Saved entries
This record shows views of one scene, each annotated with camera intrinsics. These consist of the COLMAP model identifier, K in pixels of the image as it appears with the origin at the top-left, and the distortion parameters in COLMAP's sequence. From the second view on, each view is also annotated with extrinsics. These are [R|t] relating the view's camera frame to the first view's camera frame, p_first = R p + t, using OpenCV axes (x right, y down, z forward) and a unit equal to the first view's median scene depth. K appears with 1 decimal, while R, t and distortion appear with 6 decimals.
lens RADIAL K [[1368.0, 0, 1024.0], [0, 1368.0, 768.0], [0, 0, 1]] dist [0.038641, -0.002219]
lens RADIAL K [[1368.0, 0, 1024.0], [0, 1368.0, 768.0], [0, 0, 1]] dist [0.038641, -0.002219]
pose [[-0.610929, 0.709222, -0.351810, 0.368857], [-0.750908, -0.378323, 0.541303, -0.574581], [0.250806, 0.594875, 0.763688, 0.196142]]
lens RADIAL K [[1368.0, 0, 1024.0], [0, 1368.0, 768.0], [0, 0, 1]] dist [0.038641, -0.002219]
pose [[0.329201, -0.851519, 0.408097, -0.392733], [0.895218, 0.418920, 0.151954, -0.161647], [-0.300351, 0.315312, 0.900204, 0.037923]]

Work instruction -> The full set of records is to be written out once more, word for word.

Answer space ->
This record shows views of one scene, each annotated with camera intrinsics. These consist of the COLMAP model identifier, K in pixels of the image as it appears with the origin at the top-left, and the distortion parameters in COLMAP's sequence. From the second view on, each view is also annotated with extrinsics. These are [R|t] relating the view's camera frame to the first view's camera frame, p_first = R p + t, using OpenCV axes (x right, y down, z forward) and a unit equal to the first view's median scene depth. K appears with 1 decimal, while R, t and distortion appear with 6 decimals.
lens RADIAL K [[1368.0, 0, 1024.0], [0, 1368.0, 768.0], [0, 0, 1]] dist [0.038641, -0.002219]
lens RADIAL K [[1368.0, 0, 1024.0], [0, 1368.0, 768.0], [0, 0, 1]] dist [0.038641, -0.002219]
pose [[-0.610929, 0.709222, -0.351810, 0.368857], [-0.750908, -0.378323, 0.541303, -0.574581], [0.250806, 0.594875, 0.763688, 0.196142]]
lens RADIAL K [[1368.0, 0, 1024.0], [0, 1368.0, 768.0], [0, 0, 1]] dist [0.038641, -0.002219]
pose [[0.329201, -0.851519, 0.408097, -0.392733], [0.895218, 0.418920, 0.151954, -0.161647], [-0.300351, 0.315312, 0.900204, 0.037923]]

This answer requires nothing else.